● **WORK REQUEST**:
Look below for the line containing "- cup [352,400,382,439]"; from there, print each line exactly up to and including the line containing "- decorative ball [453,362,483,391]", and stop.

● **EXTRACTED INFORMATION**:
○ ○ ○ ○ ○ ○ ○
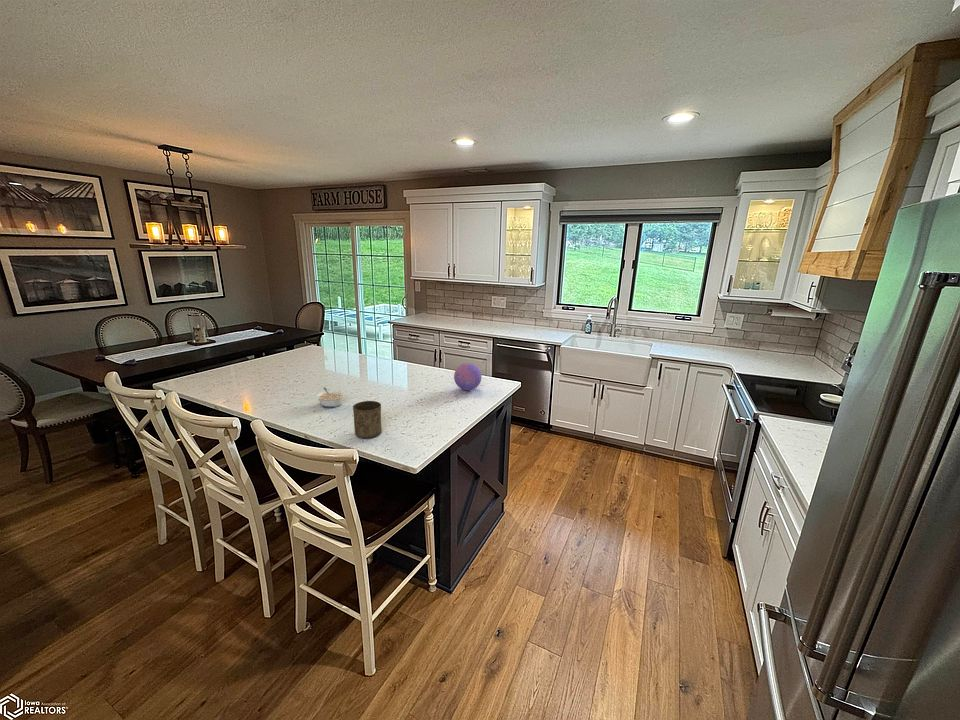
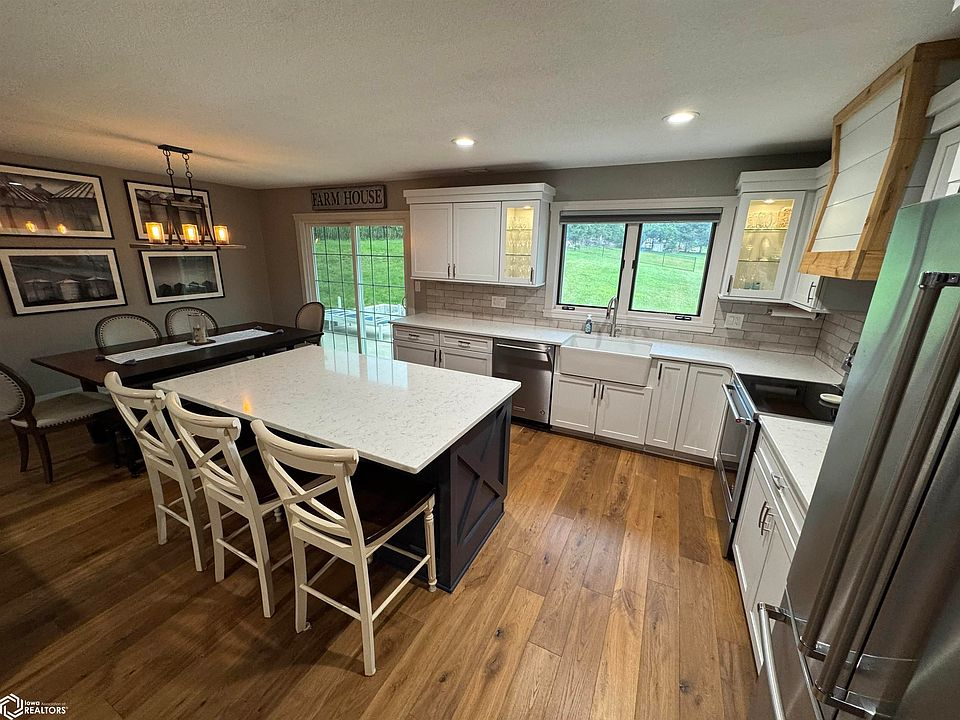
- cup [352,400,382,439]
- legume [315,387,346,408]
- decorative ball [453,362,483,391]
○ ○ ○ ○ ○ ○ ○
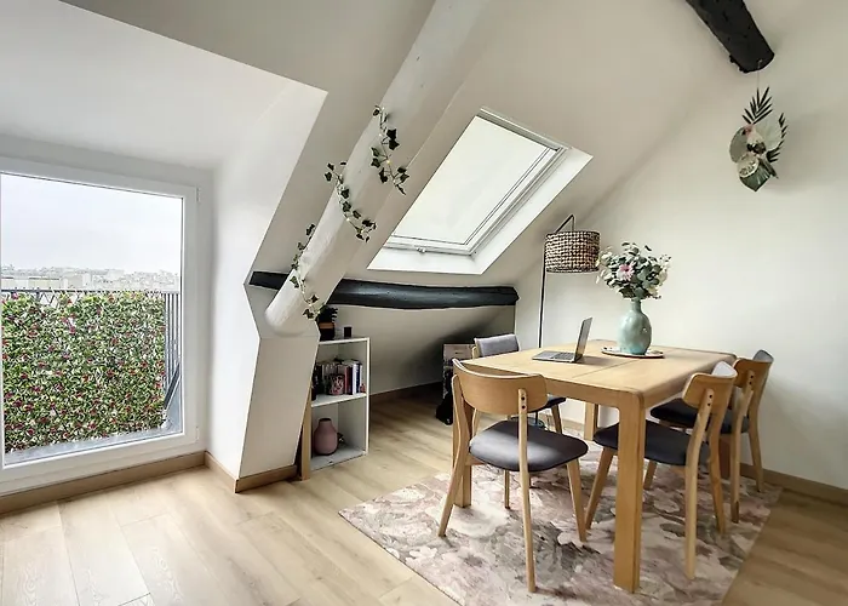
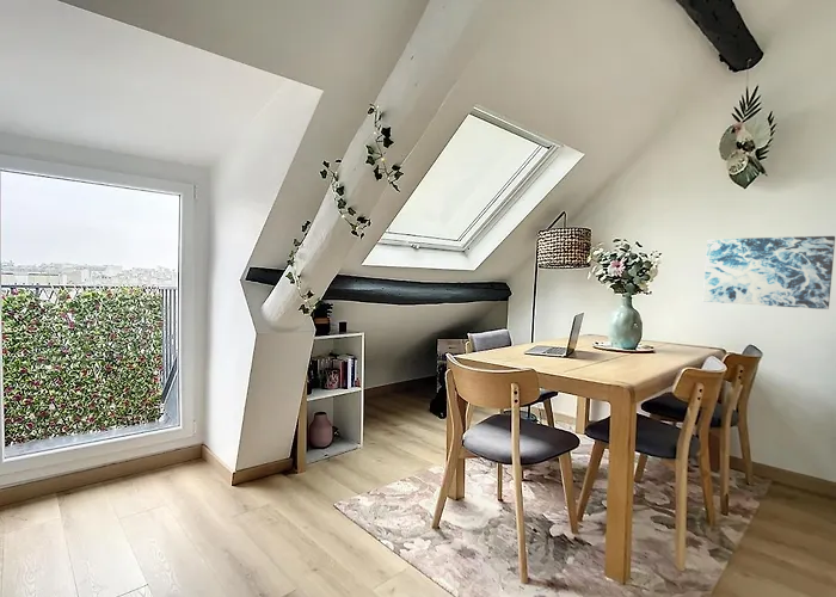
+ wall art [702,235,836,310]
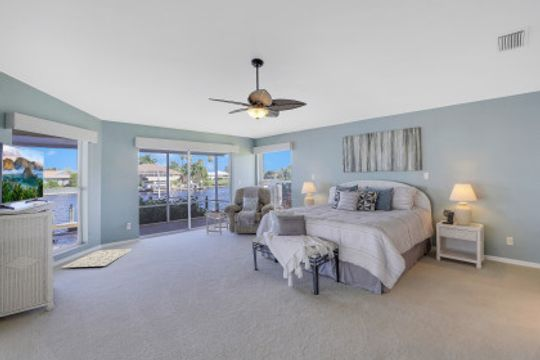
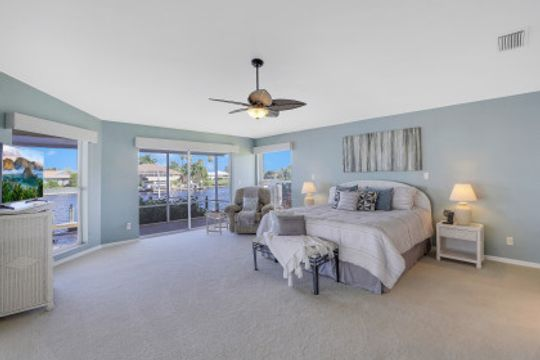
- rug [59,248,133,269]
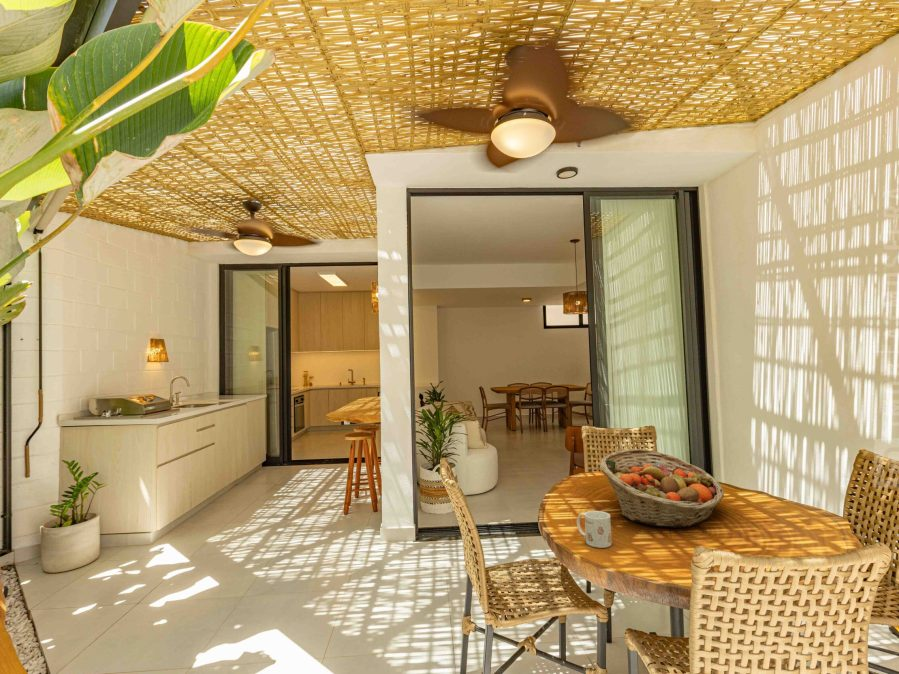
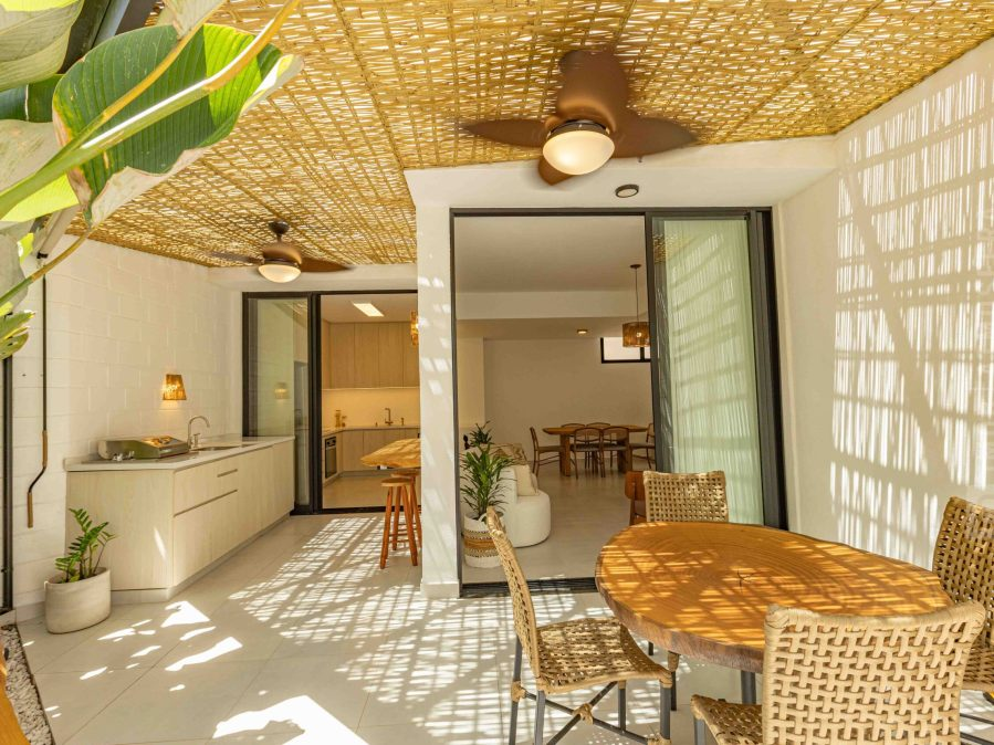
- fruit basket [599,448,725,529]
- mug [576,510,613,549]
○ ○ ○ ○ ○ ○ ○
● **TASK RESPONSE**:
- cup [352,400,382,439]
- legume [315,387,346,408]
- decorative ball [453,362,483,391]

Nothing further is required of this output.